Rock'n'roll fans love their Meccas: Memphis' Gracelands besieged by pensioners in early August, Liverpool's Strawberry Fields enduring a constant dribble of tourists. The closure last October of CBGBs in Manhattan signalled the end of an overlong era for a generation of rockers who saw the sound that erupted from New York's Bowery dive - "punk rock" - as a call to arms. Hilly Kristal, founder of CBGBs and its lifelong seer, has now also expired. With no building and no bands, it's almost as if Hilly ceased to exist. That said, he was 79 and lung cancer isn't known to be kept at bay by three thrashing chords.
Hilly was unique, entering rock mythology without playing a note. Steeped in the New York music scene - he once booked Miles Davis at The Village Vanguard - Hilly lost his West Village venue, Hilly's, due to complaints about noise. So he shifted to 315 Bowery, perpendicular to Bleecker Street as it collided with skid row, and opened CBGB & OMFUG in December, 1973.
The club's full name stands for "Country Bluegrass Blues and Other Music For Uplifting Gormandizers". Both by location and music format, CBGBs appeared immediately doomed. Then two austere young musicians, Tom Verlaine and Richard Hell, approached Hilly, asking if their fledgling band, Television, could play CBGBs. Hilly gave Television a Sunday night residency and American rock music began reinventing itself.
Back then CBGBs was the only New York venue ready to give new bands somewhere to play. Initially, it was a quiet revolution: 1974 found The Stilletoes (featuring Deborah Harry) and The Ramones joining Television. February 14, 1975, saw the Patti Smith Group debut and CBGBs soon was the centre of a sonic hurricane: The Heartbreakers, Mink De Ville, Talking Heads, Suicide, Blondie and legions of others followed.

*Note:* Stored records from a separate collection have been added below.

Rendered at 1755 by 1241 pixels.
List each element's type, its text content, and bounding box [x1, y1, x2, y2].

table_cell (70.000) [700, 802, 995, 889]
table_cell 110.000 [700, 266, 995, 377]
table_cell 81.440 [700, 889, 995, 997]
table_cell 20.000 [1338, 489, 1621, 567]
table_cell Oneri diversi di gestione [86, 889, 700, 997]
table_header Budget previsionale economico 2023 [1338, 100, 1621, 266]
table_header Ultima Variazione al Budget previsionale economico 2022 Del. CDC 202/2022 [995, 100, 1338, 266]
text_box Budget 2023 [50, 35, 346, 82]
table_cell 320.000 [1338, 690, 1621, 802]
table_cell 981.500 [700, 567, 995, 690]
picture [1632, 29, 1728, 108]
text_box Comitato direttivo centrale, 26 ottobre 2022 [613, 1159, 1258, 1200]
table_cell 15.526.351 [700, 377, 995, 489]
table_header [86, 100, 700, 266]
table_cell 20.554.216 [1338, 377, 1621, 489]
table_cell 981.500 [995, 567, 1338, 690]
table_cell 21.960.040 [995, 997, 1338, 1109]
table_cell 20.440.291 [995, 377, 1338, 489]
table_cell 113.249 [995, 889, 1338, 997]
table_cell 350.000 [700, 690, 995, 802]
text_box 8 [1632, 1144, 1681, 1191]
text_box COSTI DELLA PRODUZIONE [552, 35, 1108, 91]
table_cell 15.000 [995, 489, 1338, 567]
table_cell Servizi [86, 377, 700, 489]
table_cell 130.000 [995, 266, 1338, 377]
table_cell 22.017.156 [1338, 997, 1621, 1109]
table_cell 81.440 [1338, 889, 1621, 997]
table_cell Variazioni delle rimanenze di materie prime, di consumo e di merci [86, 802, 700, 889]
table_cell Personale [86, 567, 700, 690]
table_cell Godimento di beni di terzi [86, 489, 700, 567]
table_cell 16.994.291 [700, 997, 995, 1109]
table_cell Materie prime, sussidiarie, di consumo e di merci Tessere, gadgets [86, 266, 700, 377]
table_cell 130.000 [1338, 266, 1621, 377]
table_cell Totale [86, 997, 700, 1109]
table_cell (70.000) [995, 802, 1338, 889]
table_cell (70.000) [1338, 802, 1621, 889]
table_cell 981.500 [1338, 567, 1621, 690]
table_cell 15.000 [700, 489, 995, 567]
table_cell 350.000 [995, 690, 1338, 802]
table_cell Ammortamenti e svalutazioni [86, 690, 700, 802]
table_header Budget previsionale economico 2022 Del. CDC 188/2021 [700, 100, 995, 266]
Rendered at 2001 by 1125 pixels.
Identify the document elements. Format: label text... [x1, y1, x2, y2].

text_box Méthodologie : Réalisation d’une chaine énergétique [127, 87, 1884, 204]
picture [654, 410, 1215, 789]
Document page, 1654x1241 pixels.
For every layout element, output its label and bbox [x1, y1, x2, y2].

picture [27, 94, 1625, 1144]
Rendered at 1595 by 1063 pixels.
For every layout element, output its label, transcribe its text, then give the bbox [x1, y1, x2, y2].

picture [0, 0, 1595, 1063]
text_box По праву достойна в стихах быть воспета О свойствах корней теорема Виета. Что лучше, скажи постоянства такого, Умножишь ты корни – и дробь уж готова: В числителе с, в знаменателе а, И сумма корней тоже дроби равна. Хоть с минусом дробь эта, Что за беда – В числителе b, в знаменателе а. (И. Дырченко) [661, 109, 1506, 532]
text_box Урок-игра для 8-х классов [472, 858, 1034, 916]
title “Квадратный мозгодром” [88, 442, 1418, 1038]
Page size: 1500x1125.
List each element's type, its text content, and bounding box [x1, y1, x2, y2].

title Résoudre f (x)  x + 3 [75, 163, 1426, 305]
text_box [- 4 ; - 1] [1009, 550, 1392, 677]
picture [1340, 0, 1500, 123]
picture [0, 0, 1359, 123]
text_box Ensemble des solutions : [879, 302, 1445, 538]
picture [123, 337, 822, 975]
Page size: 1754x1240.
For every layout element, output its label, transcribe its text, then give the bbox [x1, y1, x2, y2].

When Malcolm McLaren realized managing The New York Dolls was a dead end he tried to entice Richard Hell back to London. Hell refused so McLaren borrowed his image and attitude and invented The Sex Pistols.
London vs New York punk: it never really was an issue. UK artists - The Jam, The Damned, Elvis Costello - landed and played CBGBs and Hilly's enthusiasm for new rock music ("no cover bands" was the rule) meant anyone trying to break into New York wanted to play his club. From Crowded House to Guns N' Roses, The Strokes to The White Stripes, CBGBs hosted them all. Not that Hilly was all embracing; having hit the punk jackpot he kept his music policy loud, noisy and white. No funk. Forget country, bluegrass and blues. Rap blossomed in The Bronx but never made it to The Bowery. Lenny Kaye, who played CBGBs final night with Patti Smith, estimated some 50,000 bands played over the venue's 33 year history. When New York rocked - which it hasn't for a long time - CBGBs was its heartbeat.
Those who played CBGBs vacillated about the venue: Joey Ramone lived in an apartment nearby and was a regular; his wake was held there. Willy DeVille, whose career was launched from CBGBs, told me: "I never go to any of those reunion things they invite us to. I'm not being snotty but that place was so horrible and they paid us so badly. I got crabs in the toilets. Johnny Thunders' crabs! Hilly didn't treat us with respect back then so I've no desire to revel in some nostalgic bullshit. We were all labelled as part of this American punk thing but I really didn't see any of us having much in common."
Like any stations-of-the-cross obsessed rocker I visited CBGBs when first in New York in 1990. Some godawful band were on stage. It was a filthy, graffiti-covered mess. Crowded, bad sight lines, no air conditioning, smelly, surly service. Yet it was CBGBs, the world's most famous rock'n'roll venue. London's 100 Club is older and arguably more prestigious but it lacked a Hilly . . . a someone who engages with the music and the kids and will endure the tiresome drudge of dealing with musicians night after night, year after year, decade after decade.
Eventually, I met Hilly. He was promoting a CBGBs -hemed punk compilation CD and happily admitted that he never noticed Television's early promise and initially thought The Ramones "dreadful". He chuckled a lot. As a man should do after opening a bluegrass venue then, somehow, giving birth to punk. Hilly made no great claims for himself: rents were cheap then, he noted, and he just wanted to put on original music.
New York changed radically over the decades but CBGBs remained grimy and noisy. Hilly reveled in the fact he ran the world's greatest, most influential rock'n'roll bar. When CBGBs was finally evicted by the Bowery Resident's Committee last October he announced the club was shifting lock, stock and urinal to Las Vegas. Why this never eventuated I've no idea but am pleased it didn't. Call me sentimental but punk rock, CBGBs and Hilly Kristal lived and died in the Bowery.